08.05.2011  |  Klaus Singer
Nachdem jeder und seine Schwiegermutter in Silber "diversifiziert" hatte, kam es, wie es kommen musste. Das Edelmetall, dessen Preis angeblich schon bald über 100 steigen sollte, brach in dieser Woche um rund 30% ein und fällt damit im Wochenvergleich so stark wie seit fast 30 Jahren nicht mehr. Spätestens seit Oktober 2010 befand sich die Preisentwicklung in einem exponentiellen Stadium.

Aber dieser Crash war keine isolierte Erscheinung, der gesamte Bereich der industriellen Rohstoffe geriet massiv unter Druck. Anfang der Woche hatte Öl Brent bei über 126 Dollar ein Topp markiert, heute im frühen Handel stand das "schwarze Gold" bei 106. Allein am Donnerstag dieser Woche fiel es um über 10%, als die Marke von 120 brach. Das ist der größte, jemals gesehene ein-Tages-Verlust. Auch das "gelbe Gold" kam unter die Räder, das Wochentief lag 7% unter dem Wochenhoch.

Der auf den wichtigsten Industrierohstoffen basierende CRB-Index fiel am Donnerstag um 4,9%, nahezu so stark wie im Herbst 2008. Der Index steigt seit August 2010 mit demselben Anstiegswinkel wie seinerzeit von August 2007 an. Damals kippte er 11 Monate später, Anfang Juli 2008 unter 480 ab. Im März und Mai 2008 hatte es starke, kurze Einbrüche gegeben, auch in diesem Jahr gab es die (siehe Chart!).

Verführerische Parallelen - wenn es nicht so offensichtlich wäre, könnte man vermuten, dass auch dieses Jahr im Juli "Deadline" für den CRB ist, dieses Mal vielleicht bei rund 400 Punkten. Wetten möchte ich darauf keine abschließen - schon deswegen nicht, weil die Liquiditätsschwemme die Lage extrem verzerrt.

Bei Öl Brent lassen sich ebenfalls gute Parallelen zur Zeit vor dem offenen Ausbruch der Finanzkrise herstellen. Damals wurde der Kursverlauf zum Jahresende 2007 exponentiell, aktuell war November/Dezember 2010 der Start für den Bau einer Fahnenstange. Die Vorbereitungszeit hierfür war damals rund vier Jahre lang, aktuell sind es nicht einmal 20 Monate (siehe Chart!).

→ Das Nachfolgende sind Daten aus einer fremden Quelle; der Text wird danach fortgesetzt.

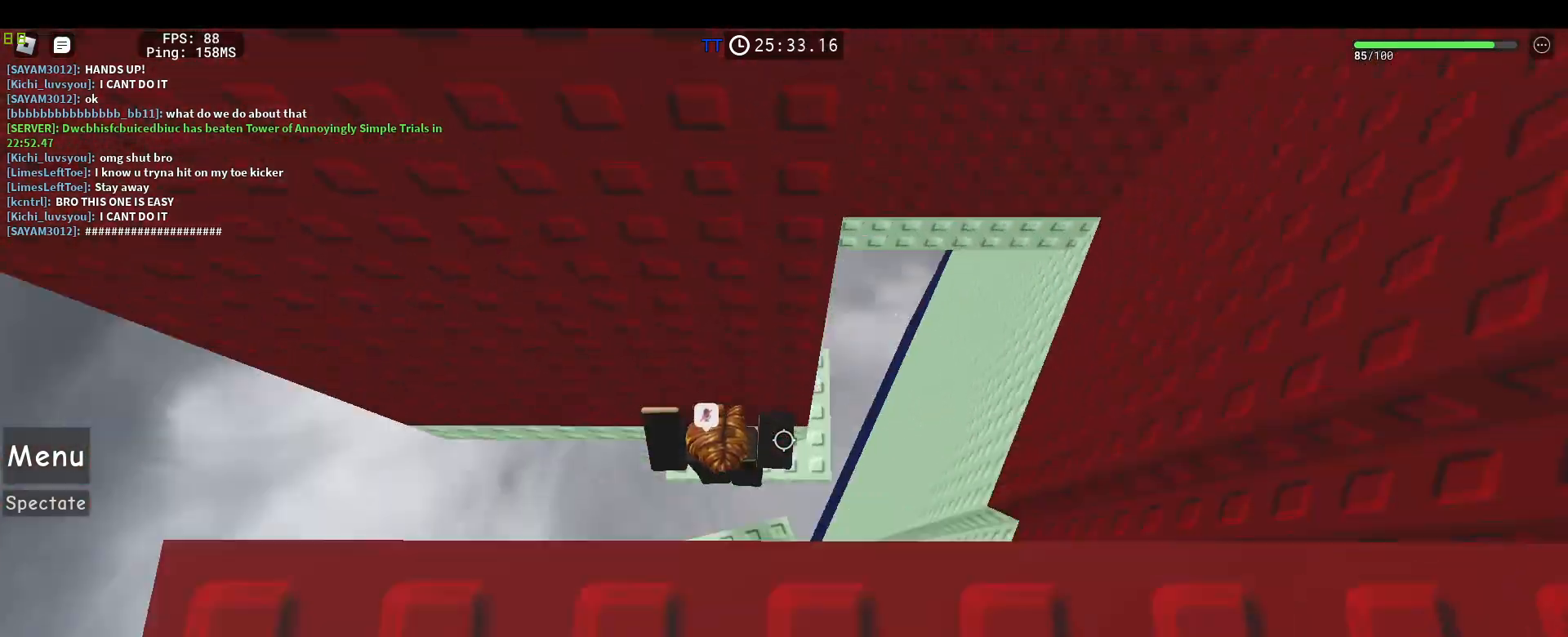
{"keys": [], "mouse": ["right"], "events": [[17, "mouse_wheel", "down"], [67, "d", "up"], [67, "w", "up"], [117, "mouse_wheel", "up"]]}
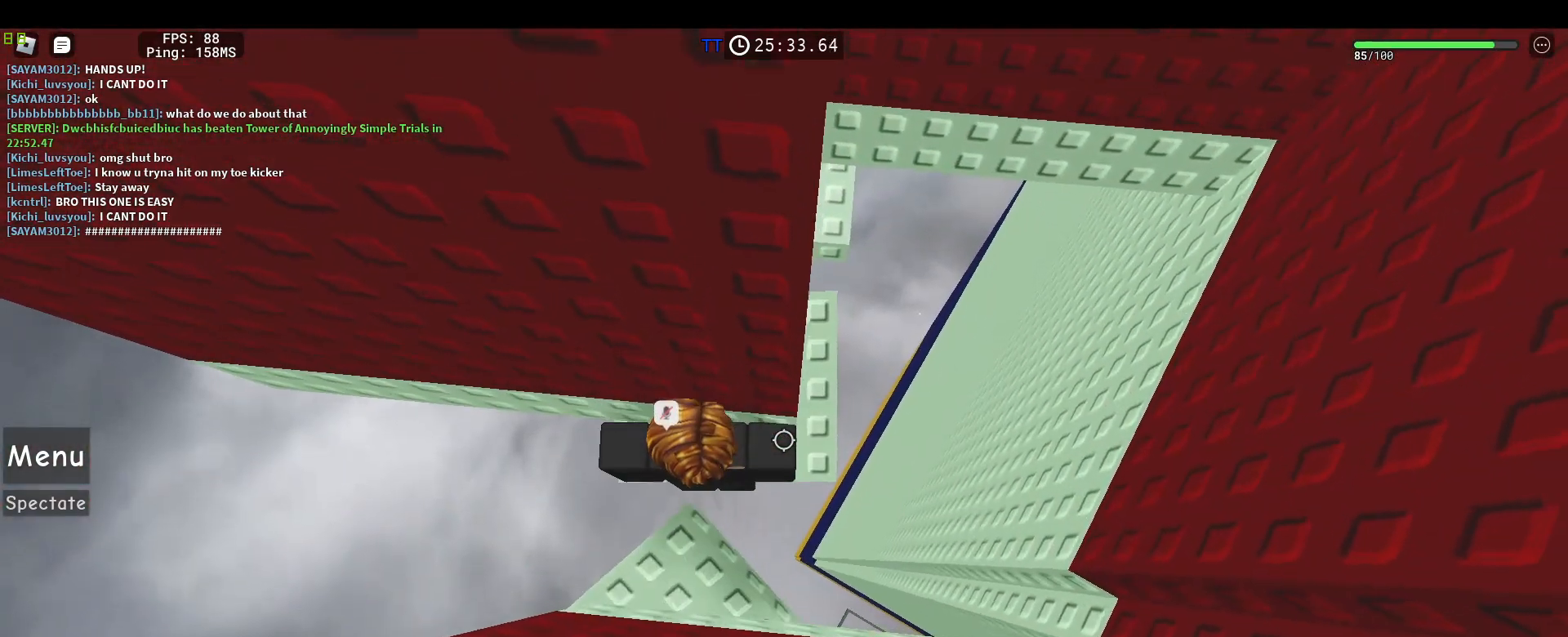
{"keys": [], "mouse": ["right"], "events": [[167, "d", "down"], [317, "space", "down"], [450, "space", "up"], [500, "d", "up"]]}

Zu den langfristigen Perspektiven bei Gold siehe entsprechenden Artikel im Blog der TimePatternAnalysis.

Zu den Kursbewegungen dieser Woche im Rohstoff-Bereich kann man nur sagen, hier hat Mandelbrot’s "Wilder Zufall" zugeschlagen - graphisch erkennbar daran, dass die Bollingerbänder massiv nach unten aufgerissen sind.


Was steckt hinter dem Rohstoff-Crash?

Die fallenden Rohstoffpreise werden von manchen Beobachtern als Indiz für sinkende Nachfrage gewertet. Und daraus wird auf einen kommenden Konjunktureinbruch, teilweise auf eine neue Rezession, geschlossen. Mitte der Woche hatten sich im Vorfeld der heutigen Veröffentlichung der US-Arbeitsmarktdaten für April Befürchtungen breit gemacht, die Erholung des Arbeitsmarktes könnte vorbei sein.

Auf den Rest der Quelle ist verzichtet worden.